After overindulging in alcohol, millions of us have paid the price the next day with the typical hangover symptoms: headache, light-headedness, irritability, anxiety, sensitivity to light and noise, trouble sleeping, difficulty concentrating, nausea, and vomiting. Hangover symptoms usually wane over 12 hours, but can continue for several days.
The search for a hangover cure has probably been just as fervent as that for the fountain of youth — and lasted much longer.
A 2005 review article published in the medical journal BMJ lists no fewer than 38 alcohol hangover cures from an online search conducted on January 20, 2005, after typing in the search term "hangover cure."
These include several "hair of the dog" drinks (where the sufferer is instructed to drink one alcoholic concoction or another the morning after).
My own search quickly came up with the following folk remedies for hangover: apples, bananas, B-vitamins, chicken soup, feverfew, ginger, honey, kudzu extract, lemon juice, lime juice, milk thistle, peppermint, persimmon, prickly pear extract, raw cabbage, sauerkraut juice, scalp stimulation by pulling on clumps of hair, thyme tea, tomato juice, and — if taken before a binge — vitamin C.
But it seems highly unlikely that any of these remedies work despite claims that they do. The small number of controlled trials of so-called hangover remedies is dwarfed by the abundant "cures" described on the Internet. For the review published in BJM, the author found only 15 randomized controlled trials and discarded seven of them as unsatisfactory.
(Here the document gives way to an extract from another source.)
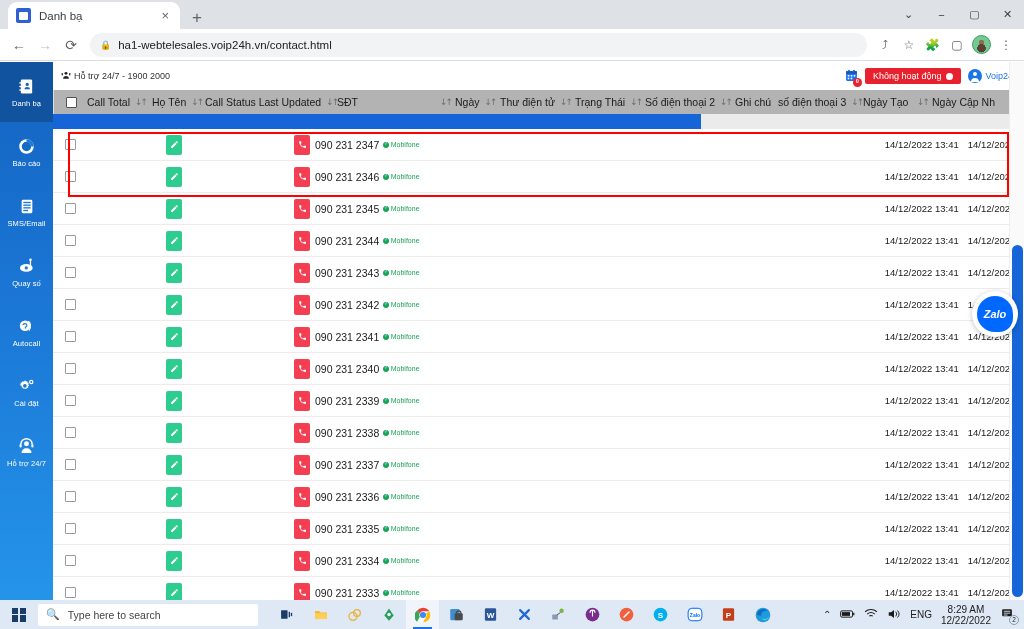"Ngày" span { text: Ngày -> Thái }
Only three of the remaining eight were reported by participants to demonstrate some significant improvements in symptoms: tolfenamic acid (a nonsteroidal anti-inflammatory drug), gamma-linoleic acid from Breyna officinalis (an herb), and a yeast-based preparation.
And, as the author pointed out, each of these was tested in just a single trial, the sample sizes were small, and the symptom scores used were subjective and unvalidated. The author concludes that "No compelling evidence exists to suggest that any conventional or complementary intervention is effective for preventing or treating alcoholic hangover."
Of course, despite the lack of supporting evidence, some, or even many, of the proposed hangover cures may actually work. I suppose there's no harm trying these if you're desperate for relief and until careful testing replaces the present unsubstantiated claims with something better.
I should close, as does every article on the subject, by stating that there is only one way to be sure you won't need to try one of these cures: Don't drink too much on St. Patrick's Day or on any other day.